Domain Generation algorithm (DGA) is an automation technique used by cyber attackers for a variety of attacks like Data exfiltration, command and control and DNS tunnelling and to make it harder for the company’s defenses to detect them.
Domain Generation Algorithm (DGA)
Threat actors are always seeking a way to evade company’s defenses. The more progressive their method, the more successful they are in evading security controls that uses static methods. It is critical for the business to detect such attacks at the beginning stages of the attack life cycle to reduce the impact and the cost of recovery.
This post explains what is DGA and how does it work? What make it difficult to detect and an interesting way to detect it using machine learning.
A brief description of DGA and how it works
Domain Generation Algorithm (DGA) is a program that provides new domains on demand to the malware. DGAs produce a list of domains used by malware clients to communicate with a sequence of command and control (C&C) sites. If one of the dynamically generated domains is detected and blocked by IT security, the malware client and C&C server switches to the next one on the list to evade defenses. Before DGA, most malicious programs used hardcoded lists of IP addresses or domains.
What makes it difficult to detect
DGA continuously changes domains used for communication in order to evade detection by security vendors using traditional methods of blacklisting Domains.
Normally DGAs looks like random combination of strings which can be easily identified. But DGA can use dictionaries to generate domain, it will take words from dictionaries and concatenate them in different combinations to produce multiple domains. The dictionary generated domains by DGAs are extremely difficult to detect since it is very much looks like legitimate ones. Some example patterns are given below.
DGA domain Detection
How to detect domains generated by DGA? There are two ways to detect it, the first one is the conventional reverse engineering-based approach and the other one is machine learning approach. The first one requires lot of statistical data and dedicated man hours, and it will be very difficult to reach the goal at times.

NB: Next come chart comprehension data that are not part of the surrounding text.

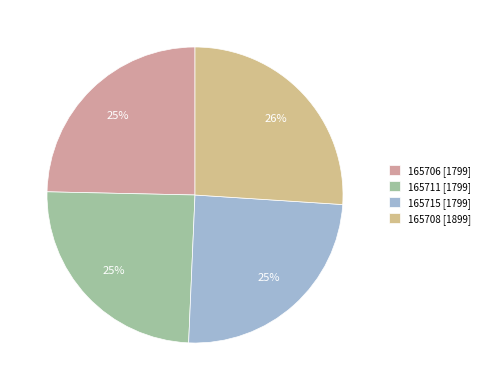

Does 165708 represent more than half of the total?

No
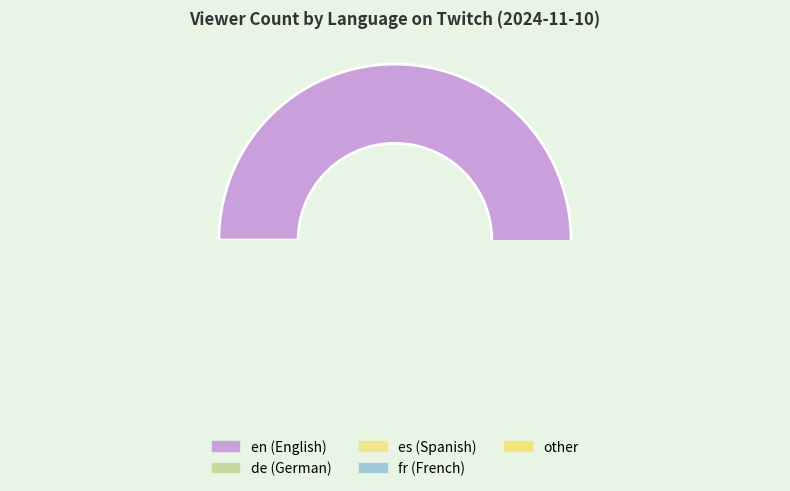

What is the total percentage of de and es?

36.0%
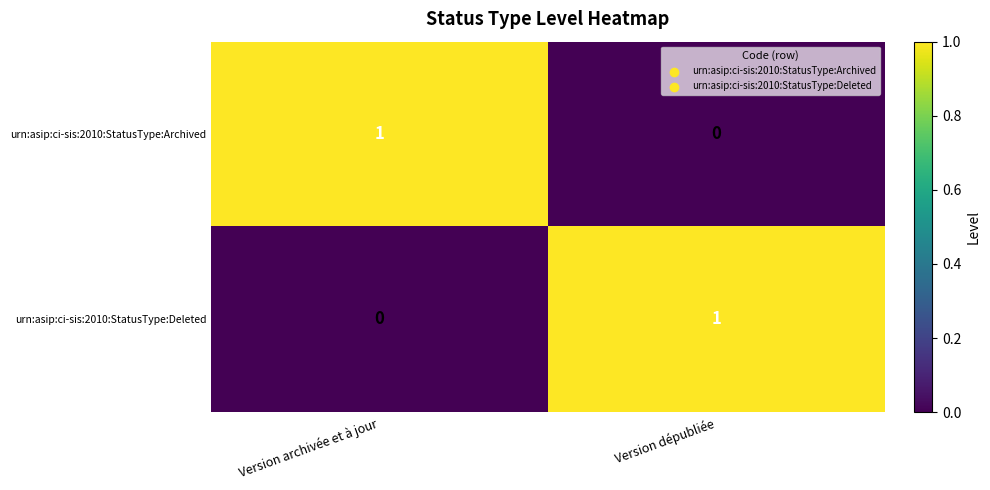

At how many categories does at least one series exceed 0?

2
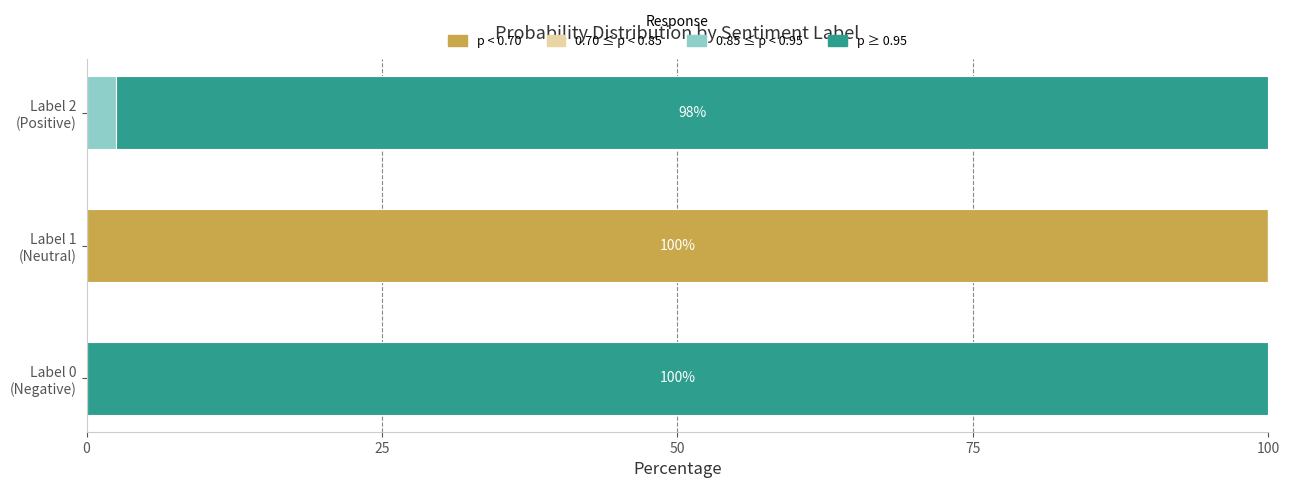

What is the highest value of the p < 0.70 series?

100.0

But in machine learning approach the domain name itself is used to identify the pattern. The machine Learning Algorithm is trained with a set of benign and malicious data to detect the underlying pattern.
The deep learning approach to detect DGA domains
Our team of Machine learning engineers and data scientists at HAWKEYE have worked on the taunting challenge of detecting DGA based attacks and developed an algorithm based on deep learning approach. Deep learning is a subset of machine learning which works on neural networks-based algorithms. The algorithm used here is a recursive neural network called LSTM (Long Short-Term Memory).
The LSTM based algorithm is trained with close to 2 million DGA and benign domain names collected from various sources, that covers huge variety of common DGA patterns used by threat actors.
In the above sample dataset 1 is malicious (DGA domain) and 0 is legitimate domain.
DGA Detection Algorithm Architecture
It was a quick overview of DGAs and the machine learning approach to detect DGA domains through pattern recognition. Various techniques have been proposed in the past for capturing and detecting malware-generated domain names based on a variety of static and dynamic features. As part of the machine learning approach proposed here, the framework is designed to always be capable of detecting and predicting all possible types of algorithmically generated domain names. we developed a recursive neural network-based LSTM algorithm that detects DGAs with a 98% accuracy rate. Organizations can use this method to detect DGA C2C attack at a very early stage to minimize the impact.
The algorithm deployed on HAWKEYE XDR stack has given an unprecedented boost in the detection and response capabilities in for our SOC team for a variety of attack techniques where DGA is used.